DOCUMENT SEGMENT →
______________________________

Skyline of Melbourne Australia

The Best Restaurants in Melbourne

The best restaurants in Melbourne, according to me, don’t always come with a Chef’s Hat (Australia’s equivalent of a Michelin star). I worked in marketing and PR for the hospitality industry in Melbourne for three years (and now do the same, but in New York), so eating at restaurants around the city was as much a personal passion as professional research.

My favourite restaurants in Melbourne range from historic, 100+ year old institutions like O’Connell’s, to game-changing contemporary restaurants that have stood the test of time like Movida, to new kids on the block who are charting their own path, like Atlas Dining.

I’ve handpicked restaurants that I really believe add to the soul of Melbourne, and offer a memorable and genuine dining experience for locals and travelers alike.

Explore More: Melbourne Travel Guide 

Bar Lourinha

Bar Lourinha was the first “good” restaurant I visited in Melbourne, courtesy of my uncles Matt & Thomas, who took me for dinner when I was visiting Melbourne, a couple of years before I moved there. I’ve returned several times since and it never fails to surprise and delight. This tiny Iberian tapas bar has been a mainstay on Little Collins for more than a decade – not an easy feat in Melbourne’s competitive and fickle hospitality landscape. Book a table or try your luck with a walk in for tapas and raciones such as queso san simon & congo potato cigars, spring bay mussels with fino, mojo picon & spicy crumbs and  morcilla & walnut migas.

______________________________

Saved entries:
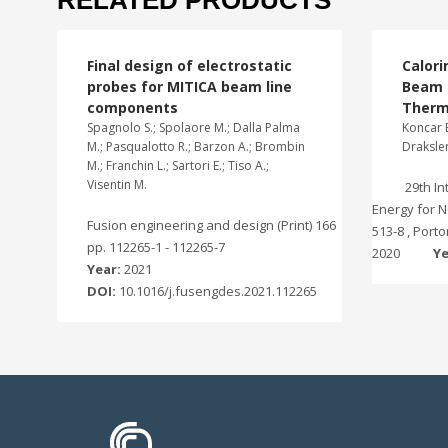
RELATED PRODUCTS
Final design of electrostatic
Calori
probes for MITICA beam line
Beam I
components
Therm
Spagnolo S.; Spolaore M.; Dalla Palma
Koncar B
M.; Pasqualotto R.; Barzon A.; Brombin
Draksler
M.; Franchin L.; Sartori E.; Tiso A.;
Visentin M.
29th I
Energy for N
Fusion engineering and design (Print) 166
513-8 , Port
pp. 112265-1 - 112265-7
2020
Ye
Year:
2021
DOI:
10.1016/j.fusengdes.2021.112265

______________________________

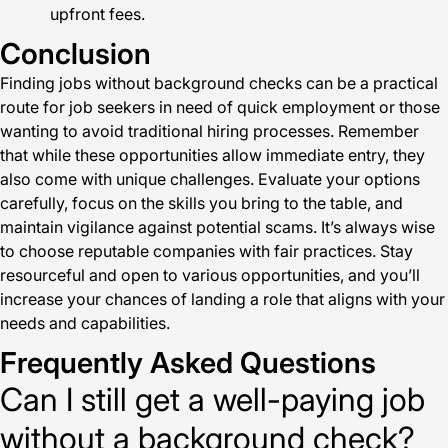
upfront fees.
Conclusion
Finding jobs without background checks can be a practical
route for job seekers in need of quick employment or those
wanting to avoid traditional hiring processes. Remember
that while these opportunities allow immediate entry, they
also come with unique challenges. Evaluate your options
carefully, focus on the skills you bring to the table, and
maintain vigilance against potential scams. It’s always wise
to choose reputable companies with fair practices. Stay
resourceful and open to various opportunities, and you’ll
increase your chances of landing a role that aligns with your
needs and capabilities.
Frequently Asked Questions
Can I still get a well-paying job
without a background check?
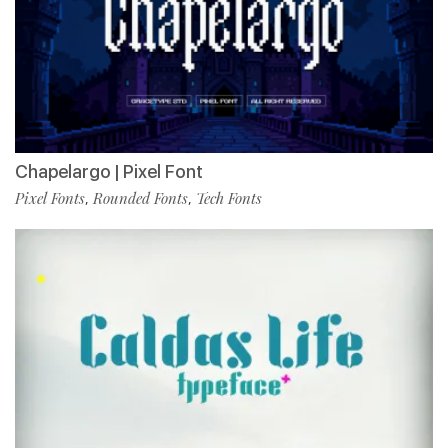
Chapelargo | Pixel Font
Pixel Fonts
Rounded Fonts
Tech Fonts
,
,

______________________________

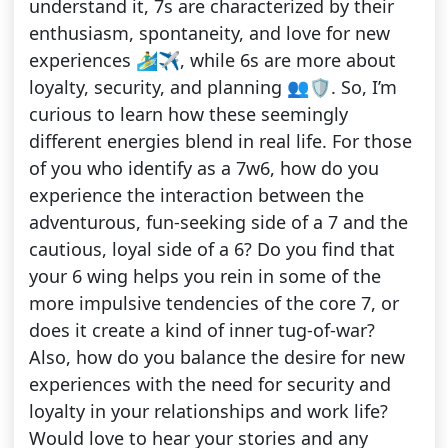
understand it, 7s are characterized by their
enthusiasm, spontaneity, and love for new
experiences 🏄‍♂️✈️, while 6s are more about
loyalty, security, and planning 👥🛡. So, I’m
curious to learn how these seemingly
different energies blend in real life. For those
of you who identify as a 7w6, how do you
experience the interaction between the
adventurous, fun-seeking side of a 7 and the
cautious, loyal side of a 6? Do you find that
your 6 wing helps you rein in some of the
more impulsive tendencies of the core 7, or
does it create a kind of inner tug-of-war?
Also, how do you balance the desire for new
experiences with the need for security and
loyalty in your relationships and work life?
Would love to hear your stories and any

______________________________

PROBLEM TO WORK ON → Revise the Melbourne restaurants article from "Explore More: Melbourne" to "morcilla & walnut migas." and write that part out with "tiny" changed to "small". This listing has no connection to the Melbourne restaurants article.

TASK OUTPUT →
Explore More: Melbourne Travel Guide 

Bar Lourinha

Bar Lourinha was the first “good” restaurant I visited in Melbourne, courtesy of my uncles Matt & Thomas, who took me for dinner when I was visiting Melbourne, a couple of years before I moved there. I’ve returned several times since and it never fails to surprise and delight. This small Iberian tapas bar has been a mainstay on Little Collins for more than a decade – not an easy feat in Melbourne’s competitive and fickle hospitality landscape. Book a table or try your luck with a walk in for tapas and raciones such as queso san simon & congo potato cigars, spring bay mussels with fino, mojo picon & spicy crumbs and  morcilla & walnut migas.